**Exercise directions:** How many lines in the records below contain the word "Курской"? Reply with that number only.

**Information given:**

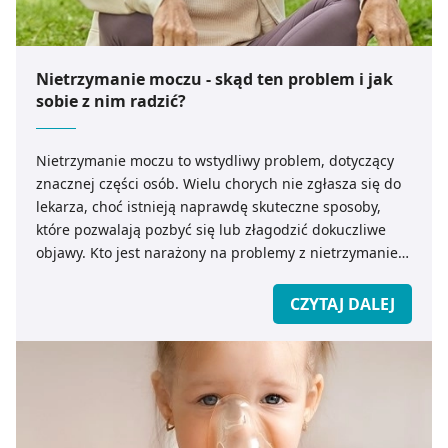
Nietrzymanie moczu - skąd ten problem i jak
sobie z nim radzić?
Nietrzymanie moczu to wstydliwy problem, dotyczący
znacznej części osób. Wielu chorych nie zgłasza się do
lekarza, choć istnieją naprawdę skuteczne sposoby,
które pozwalają pozbyć się lub złagodzić dokuczliwe
objawy. Kto jest narażony na problemy z nietrzymaniem
moczu? Jak je efektywnie leczyć?
CZYTAJ DALEJ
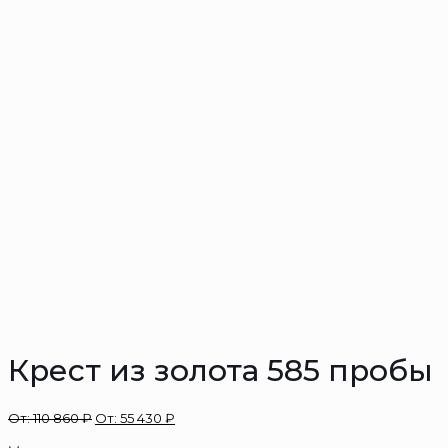
Крест из золота 585 пробы
От:
110 860
₽
От:
55 430
₽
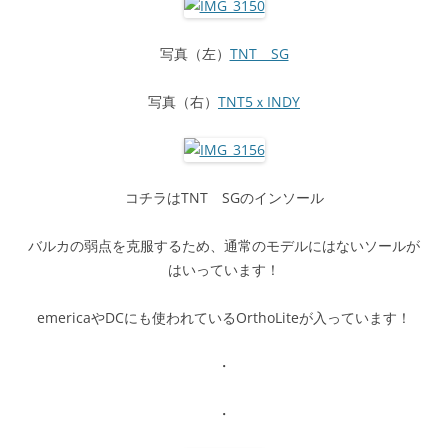
写真（左）
TNT SG
写真（右）
TNT5ｘINDY
コチラはTNT SGのインソール
バルカの弱点を克服するため、通常のモデルにはないソールが
はいっています！
emericaやDCにも使われているOrthoLiteが入っています！
・
・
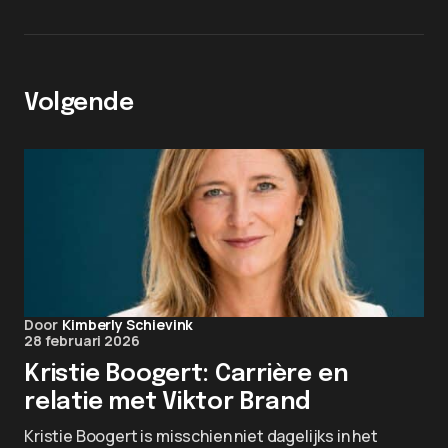
Volgende
Door
Kimberly Schievink
28 februari 2026
Kristie Boogert: Carrière en
relatie met Viktor Brand
Kristie Boogert is misschien niet dagelijks in het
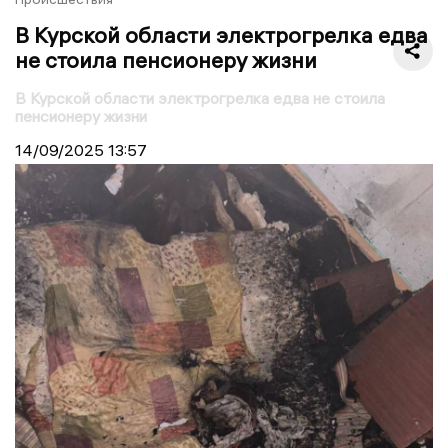
В Курской области электрогрелка едва
не стоила пенсионеру жизни
В Курской области электрогрелка едва не стоила
пенсионеру жизни
14/09/2025
13:57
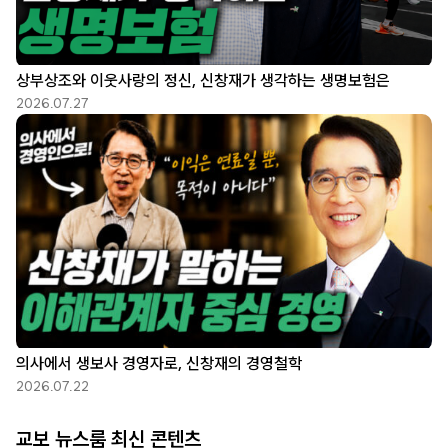
상부상조와 이웃사랑의 정신, 신창재가 생각하는 생명보험은
2026.07.27
의사에서 생보사 경영자로, 신창재의 경영철학
2026.07.22
교보 뉴스룸 최신 콘텐츠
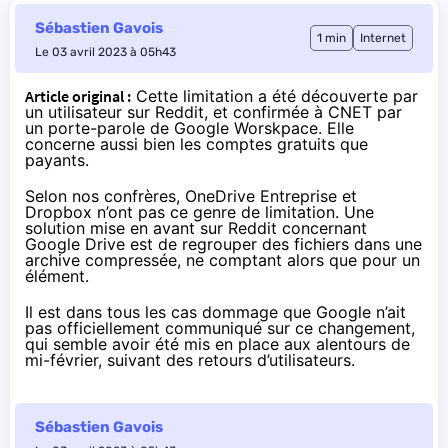
Sébastien Gavois
1 min
Internet
Le 03 avril 2023 à 05h43
Article original :
Cette limitation a été découverte par
un utilisateur sur Reddit, et
confirmée à CNET
par
un porte-parole de Google Worskpace. Elle
concerne aussi bien les comptes gratuits que
payants.
Selon nos confrères, OneDrive Entreprise et
Dropbox n’ont pas ce genre de limitation. Une
solution mise en avant sur Reddit concernant
Google Drive est de regrouper des fichiers dans une
archive compressée, ne comptant alors que pour un
élément.
Il est dans tous les cas dommage que Google n’ait
pas officiellement communiqué sur ce changement,
qui semble avoir été mis en place aux alentours de
mi-février, suivant des retours d’utilisateurs.
Sébastien Gavois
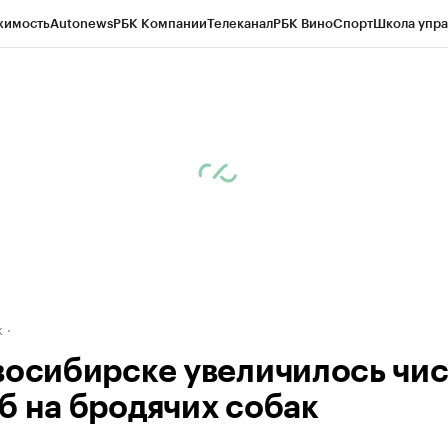
жимость
Autonews
РБК Компании
Телеканал
РБК Вино
Спорт
Школа упра
д
Стиль
Крипто
РБК Бизнес-среда
Дискуссионный клуб
Исследования
К
рагентов
Политика
Экономика
Бизнес
Технологии и медиа
Финансы
Рын
к
восибирске увеличилось чи
б на бродячих собак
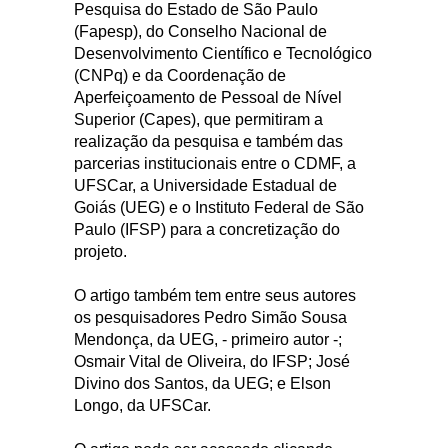
Pesquisa do Estado de São Paulo
(Fapesp), do Conselho Nacional de
Desenvolvimento Científico e Tecnológico
(CNPq) e da Coordenação de
Aperfeiçoamento de Pessoal de Nível
Superior (Capes), que permitiram a
realização da pesquisa e também das
parcerias institucionais entre o CDMF, a
UFSCar, a Universidade Estadual de
Goiás (UEG) e o Instituto Federal de São
Paulo (IFSP) para a concretização do
projeto.
O artigo também tem entre seus autores
os pesquisadores Pedro Simão Sousa
Mendonça, da UEG, - primeiro autor -;
Osmair Vital de Oliveira, do IFSP; José
Divino dos Santos, da UEG; e Elson
Longo, da UFSCar.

**Written reply:** 2